Stored data entries
BEGIN
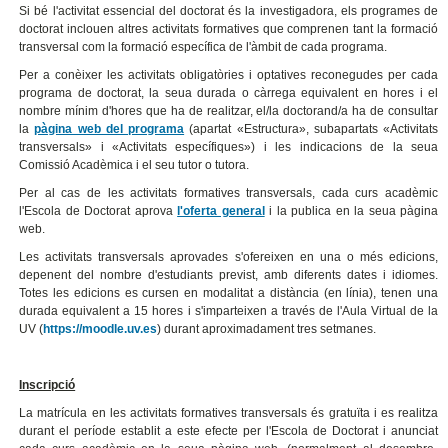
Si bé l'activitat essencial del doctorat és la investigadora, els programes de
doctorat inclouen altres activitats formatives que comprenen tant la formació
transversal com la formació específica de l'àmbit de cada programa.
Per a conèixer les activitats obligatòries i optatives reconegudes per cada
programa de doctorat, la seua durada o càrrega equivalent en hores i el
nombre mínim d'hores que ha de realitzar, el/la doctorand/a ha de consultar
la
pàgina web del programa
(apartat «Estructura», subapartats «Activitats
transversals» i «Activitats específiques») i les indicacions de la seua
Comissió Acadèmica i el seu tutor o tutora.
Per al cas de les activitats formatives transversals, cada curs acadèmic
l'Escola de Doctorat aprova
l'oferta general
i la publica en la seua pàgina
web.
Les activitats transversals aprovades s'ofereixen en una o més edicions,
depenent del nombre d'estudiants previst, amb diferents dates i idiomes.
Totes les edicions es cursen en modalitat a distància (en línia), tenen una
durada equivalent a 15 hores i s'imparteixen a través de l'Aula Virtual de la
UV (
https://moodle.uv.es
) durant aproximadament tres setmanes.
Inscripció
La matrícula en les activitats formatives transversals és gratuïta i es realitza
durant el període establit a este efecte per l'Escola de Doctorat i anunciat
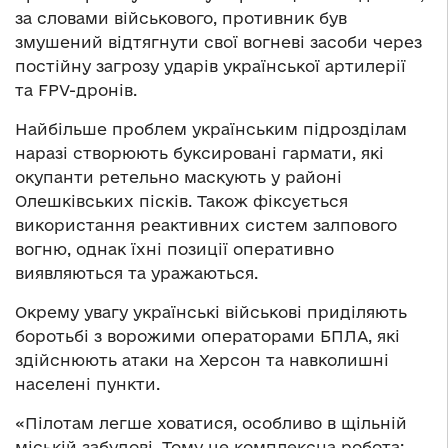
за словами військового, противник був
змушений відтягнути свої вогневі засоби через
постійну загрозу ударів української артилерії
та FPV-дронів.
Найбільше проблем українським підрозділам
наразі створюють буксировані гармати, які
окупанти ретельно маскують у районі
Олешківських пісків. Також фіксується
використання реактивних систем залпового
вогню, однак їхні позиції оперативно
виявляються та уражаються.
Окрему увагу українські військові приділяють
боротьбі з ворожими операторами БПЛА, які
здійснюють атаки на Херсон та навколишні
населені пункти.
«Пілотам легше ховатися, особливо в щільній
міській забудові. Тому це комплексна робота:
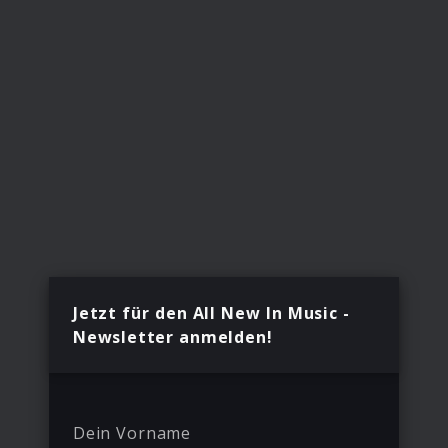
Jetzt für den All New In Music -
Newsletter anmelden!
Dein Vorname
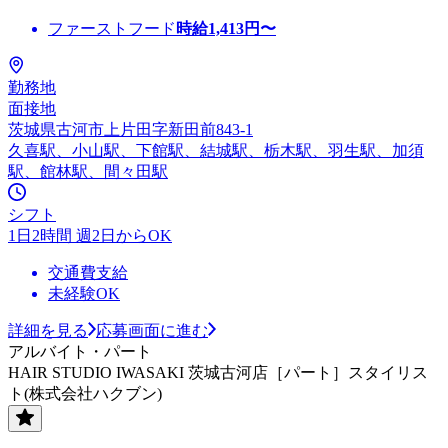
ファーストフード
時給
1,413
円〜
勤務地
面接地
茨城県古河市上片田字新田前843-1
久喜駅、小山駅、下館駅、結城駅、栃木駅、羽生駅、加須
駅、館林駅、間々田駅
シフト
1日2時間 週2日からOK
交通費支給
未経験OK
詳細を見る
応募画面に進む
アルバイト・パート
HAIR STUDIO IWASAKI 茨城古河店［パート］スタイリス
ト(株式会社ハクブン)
END
- _Problem_:
If a line in the records above includes the string "transversals", copy it.

- _Exercise solution_:
transversals» i «Activitats específiques») i les indicacions de la seua
Per al cas de les activitats formatives transversals, cada curs acadèmic
Les activitats transversals aprovades s'ofereixen en una o més edicions,
La matrícula en les activitats formatives transversals és gratuïta i es realitza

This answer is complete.